Sorry if I missed it, didn't see it on the list. Anyone have experience with UltraFire A10 HA-III Cree Q5-WC HA-III 220-Lumen sku 19187. It looks pretty nice and the HAIII is a cool feature. Was thinking about picking one up.
 
Re: BessieBenny's Budget LED (DX/KD etc) Flashlights Review Roundup (Part 9)

I am on my second UltraFire A10. My sister wanted the first one, so I bought a second. I never really liked it though, until I tried it with a 14500. That makes it into a whole new flashlight! No more AA's for it.

For the money, I actually prefer the A30. But I would buy another AKOray K-106 with a 14500 first of all.

I just got an UltraFire C308 (Q5) that I am very impressed with. I have not seen any mention of it anywhere, but I really like it. It has a very deep smooth reflector, 2 modes (a HIGH high and a LOW low). It is a heavy and versatile handfull of nice olive colored metal. Beautiful tight beam. I think it has the best overall quality of any UF I have. It feels like a weapon - a hammer!

:tsk::buddies:
 
Re: BessieBenny's Budget LED (DX/KD etc) Flashlights Review Roundup (Part 9)

I am on my second UltraFire A10. My sister wanted the first one, so I bought a second. I never really liked it though, until I tried it with a 14500. That makes it into a whole new flashlight! No more AA's for it.

For the money, I actually prefer the A30. But I would buy another AKOray K-106 with a 14500 first of all.
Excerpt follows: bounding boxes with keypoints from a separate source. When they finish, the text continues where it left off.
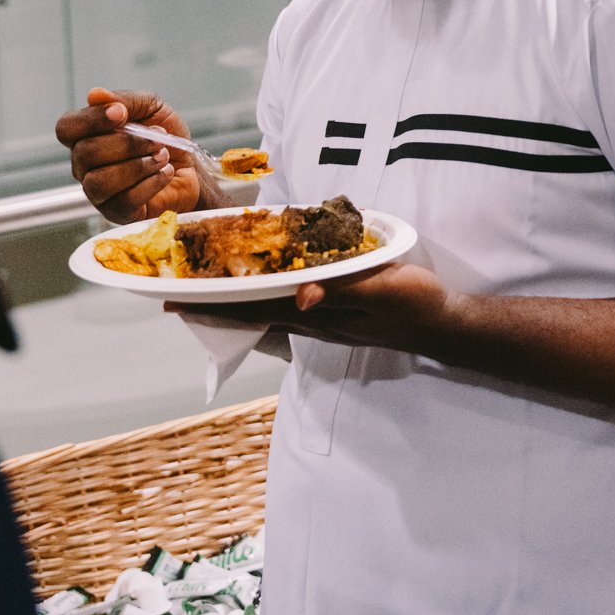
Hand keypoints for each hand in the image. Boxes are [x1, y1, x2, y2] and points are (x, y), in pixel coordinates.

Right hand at [55, 87, 203, 222]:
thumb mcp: (152, 107)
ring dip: (137, 166)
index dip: (90, 120)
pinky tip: (165, 173)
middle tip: (157, 139)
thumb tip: (95, 95)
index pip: (67, 128)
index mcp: (87, 136)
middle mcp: (85, 165)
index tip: (121, 114)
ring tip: (162, 157)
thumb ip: (125, 100)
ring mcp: (99, 192)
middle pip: (85, 154)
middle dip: (127, 143)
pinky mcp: (117, 213)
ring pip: (99, 182)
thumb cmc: (166, 137)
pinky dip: (150, 184)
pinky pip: (123, 201)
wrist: (192, 168)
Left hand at [177, 262, 463, 354]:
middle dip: (211, 307)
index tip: (176, 302)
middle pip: (251, 314)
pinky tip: (256, 292)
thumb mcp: (382, 290)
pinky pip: (285, 306)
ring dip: (232, 304)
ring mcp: (322, 320)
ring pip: (265, 312)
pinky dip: (260, 299)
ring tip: (202, 294)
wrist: (443, 323)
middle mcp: (313, 322)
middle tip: (172, 297)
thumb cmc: (414, 303)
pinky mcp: (334, 313)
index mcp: (318, 316)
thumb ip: (342, 292)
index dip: (215, 306)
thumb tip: (300, 298)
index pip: (255, 310)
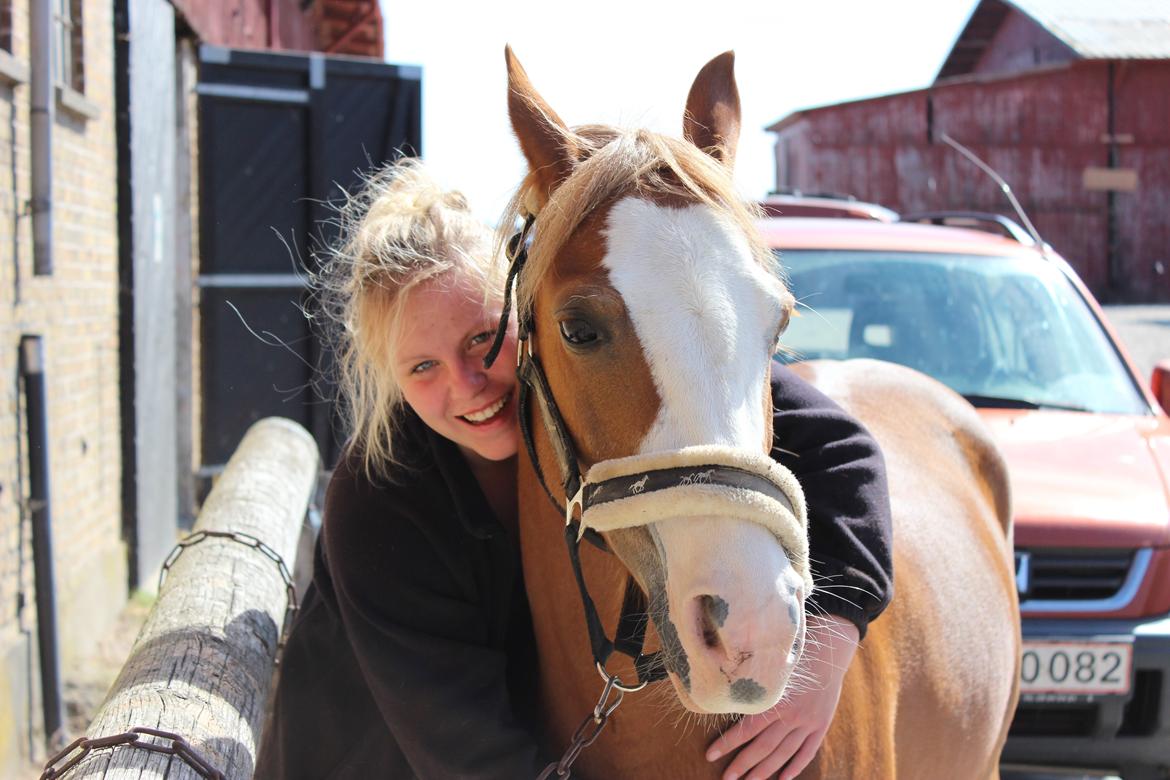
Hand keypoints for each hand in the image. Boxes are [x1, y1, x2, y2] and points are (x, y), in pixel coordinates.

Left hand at [706, 614, 858, 779]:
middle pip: (763, 747)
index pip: (746, 729)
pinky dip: (796, 767)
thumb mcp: (771, 665)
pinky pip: (808, 752)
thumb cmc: (794, 653)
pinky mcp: (821, 726)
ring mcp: (808, 723)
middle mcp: (792, 715)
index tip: (710, 755)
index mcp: (776, 699)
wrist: (830, 651)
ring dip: (765, 771)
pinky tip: (783, 779)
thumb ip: (752, 683)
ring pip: (783, 754)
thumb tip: (724, 694)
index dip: (727, 743)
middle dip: (743, 764)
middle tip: (727, 778)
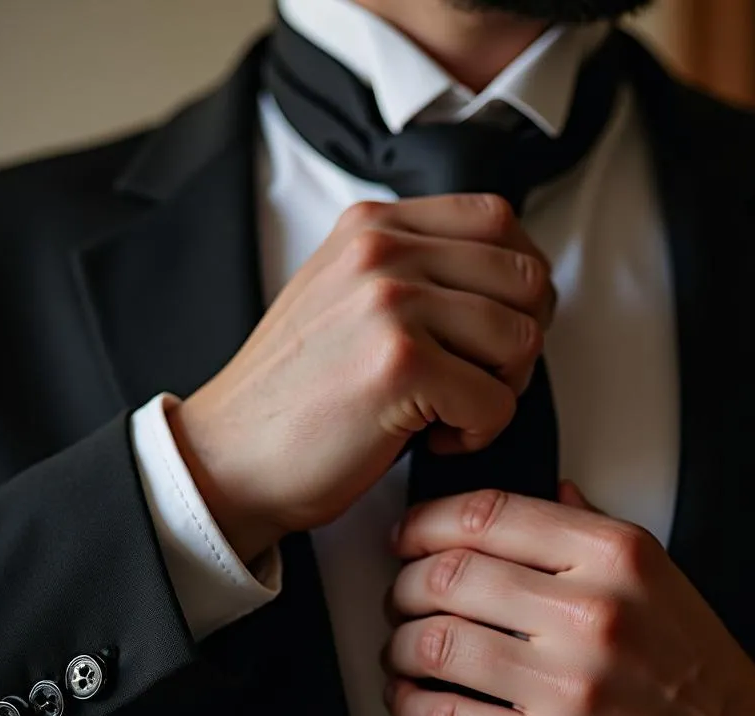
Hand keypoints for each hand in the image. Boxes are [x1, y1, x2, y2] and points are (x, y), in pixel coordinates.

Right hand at [166, 194, 554, 562]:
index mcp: (373, 226)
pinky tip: (436, 439)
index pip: (497, 220)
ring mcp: (390, 303)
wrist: (230, 455)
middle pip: (525, 278)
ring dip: (504, 390)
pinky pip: (497, 401)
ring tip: (454, 412)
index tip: (498, 329)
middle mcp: (382, 250)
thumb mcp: (345, 296)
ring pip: (522, 338)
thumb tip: (501, 284)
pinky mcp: (401, 365)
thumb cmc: (294, 393)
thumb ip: (413, 270)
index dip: (520, 282)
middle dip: (521, 343)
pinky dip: (480, 433)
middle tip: (483, 381)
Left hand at [385, 483, 754, 715]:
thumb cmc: (697, 672)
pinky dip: (408, 704)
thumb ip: (593, 531)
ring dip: (398, 646)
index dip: (426, 523)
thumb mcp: (659, 578)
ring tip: (402, 649)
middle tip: (399, 598)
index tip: (406, 536)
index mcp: (617, 557)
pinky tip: (411, 697)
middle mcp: (593, 614)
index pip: (488, 515)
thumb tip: (547, 492)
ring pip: (434, 643)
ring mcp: (570, 688)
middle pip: (448, 575)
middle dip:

I just got an UltraFire C308 (Q5) that I am very impressed with. I have not seen any mention of it anywhere, but I really like it. It has a very deep smooth reflector, 2 modes (a HIGH high and a LOW low). It is a heavy and versatile handfull of nice olive colored metal. Beautiful tight beam. I think it has the best overall quality of any UF I have. It feels like a weapon - a hammer!

:tsk::buddies:

That ones caught my attention too, simple H/L modes and the reflector looks very deep indeed.

Can you post some beam pics? perhaps compare it to another light?

IMHO the last few releases from ultrafire have looked really good, and don't seem to be as clunky-junky as the previous releases.

thanks!!
:thumbsup:
 
Re: BessieBenny's Budget LED (DX/KD etc) Flashlights Review Roundup (Part 9)

IMHO the last few releases from ultrafire have looked really good, and don't seem to be as clunky-junky as the previous releases.
I wonder if they would apply their new QC to some of their old designs.

I'm considering getting a WF-501B with a K2 drop-in for $9.90 just to have a cheap beater host. I've seen your review on that model so know it's good and bad points.